Traditional repository review was built around a simpler question: does the code itself do something dangerous? That still matters, but it is no longer enough. Modern AI-enabled workflows create a second trust boundary around the files that shape what an agent sees, trusts, and executes.

That includes files like SKILL.md, AGENTS.md, hook definitions, bootstrap scripts, MCP configurations, plugin manifests, tool instructions, and repo-level orchestration guidance. These files may not compile into the application, but they can still influence what an agent believes it is allowed to do, what tools it reaches for, what scripts it runs, and what approvals it tries to bypass.

The real problem AAF is built to solve

Repositories are increasingly becoming behavioural environments, not just code containers. An agent can be steered by setup instructions, embedded execution patterns, configuration files, and local guidance that sits around the code rather than inside it. That means a repository can appear harmless under normal application review while still containing artifacts that become dangerous once an agent workflow touches them.

Agent Artifact Firewall is designed to catch that class of risk earlier. It looks for agent-facing repository artifacts that can manipulate, poison, expand, or abuse AI-enabled workflows before install, merge, or adoption.

What AAF Cloud Scan actually does

AAF Cloud Scan is the public product surface built around that security model. A user pastes a public GitHub repository URL, the system validates it, queues an isolated scan job, and returns a report page with status, verdict, findings, severity context, artifact classes, and downloadable JSON and Markdown outputs.
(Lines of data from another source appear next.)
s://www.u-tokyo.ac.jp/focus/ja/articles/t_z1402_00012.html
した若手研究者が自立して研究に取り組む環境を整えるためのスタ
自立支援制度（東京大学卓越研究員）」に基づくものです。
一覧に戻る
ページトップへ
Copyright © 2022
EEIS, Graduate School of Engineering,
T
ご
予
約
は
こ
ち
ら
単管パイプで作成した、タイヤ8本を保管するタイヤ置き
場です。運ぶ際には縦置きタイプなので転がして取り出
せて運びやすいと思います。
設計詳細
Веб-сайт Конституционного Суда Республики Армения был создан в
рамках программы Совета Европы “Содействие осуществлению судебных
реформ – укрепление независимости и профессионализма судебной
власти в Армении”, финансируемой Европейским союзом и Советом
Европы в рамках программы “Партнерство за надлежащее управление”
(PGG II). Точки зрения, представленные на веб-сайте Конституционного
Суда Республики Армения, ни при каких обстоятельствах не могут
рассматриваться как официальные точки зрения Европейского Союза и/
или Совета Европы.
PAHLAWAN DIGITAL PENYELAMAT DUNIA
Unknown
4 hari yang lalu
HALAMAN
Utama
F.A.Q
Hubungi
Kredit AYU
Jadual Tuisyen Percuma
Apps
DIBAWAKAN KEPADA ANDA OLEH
The point is not security theatre. The point is to give maintainers, reviewers, and builders a faster trust signal before they allow a repository into an AI-assisted workflow.

How the scan flow works

The product is intentionally narrow and trust-first. It validates a supported public GitHub URL, creates a job record, dispatches an isolated GitHub Actions workflow, downloads the target repo archive without executing repo code, runs the scanner against the extracted contents, and returns the result through a signed callback flow. The report page then renders the final output for review.

This architecture matters because it avoids treating the target repository like something that should simply be executed. The repo is reviewed as content first.

What kinds of risks it is looking for

AAF is focused on agent-era repository risk: prompt-injection-like instruction language, approval-bypass phrasing, unsafe shell and hook execution patterns, suspicious setup scaffolding, tool-access expansion through config, secret access attempts, and deceptive repository artifacts that create false trust.

In practice, that means surfacing the files around the code that can still change operational behaviour in meaningful ways.

Why this category matters now

As more teams adopt AI coding assistants, local agents, repo-aware automation, and tool-using orchestration systems, the repository itself becomes part of the execution environment. That changes what “safe enough to trust” means. The attack surface moves outward from application logic into instruction environments.

That is why Agent Artifact Firewall matters. It is built around a simple but important shift: before trusting a repository in an agent workflow, review the artifacts that shape agent behaviour.

What the product gives users

AAF Cloud Scan gives users a structured review surface rather than a vague AI answer. The verdict offers a fast top-level signal. Findings explain what was surfaced and why it matters. Severity summaries and artifact classes make the output easier to reason about. JSON and Markdown exports make the product usable inside real internal review and audit workflows.

The goal is not to claim perfect certainty. The goal is to reduce uncertainty before trust.

The trust model behind the product

Because this is a trust-review system, the product itself has to behave carefully. That is why AAF Cloud Scan is scoped to public repositories only, uses strict GitHub URL validation, applies size and rate limits, avoids target repo code execution, and relies on signed callback integrity. Those are not secondary details. They are part of the product promise.

Why Agent Artifact Firewall deserves attention

Security tools matter when they align with where real operational risk is moving. AI-enabled workflows are changing what makes a repository safe to trust. Agent Artifact Firewall is built for that transition. It is not just another code scanner. It is a focused review layer for the repository artifacts that can shape agent behaviour before anyone notices at runtime.

That is the core idea behind AAF Cloud Scan: a trust-first review system for the agent era, designed to help teams inspect risky repository artifacts before they become workflow problems.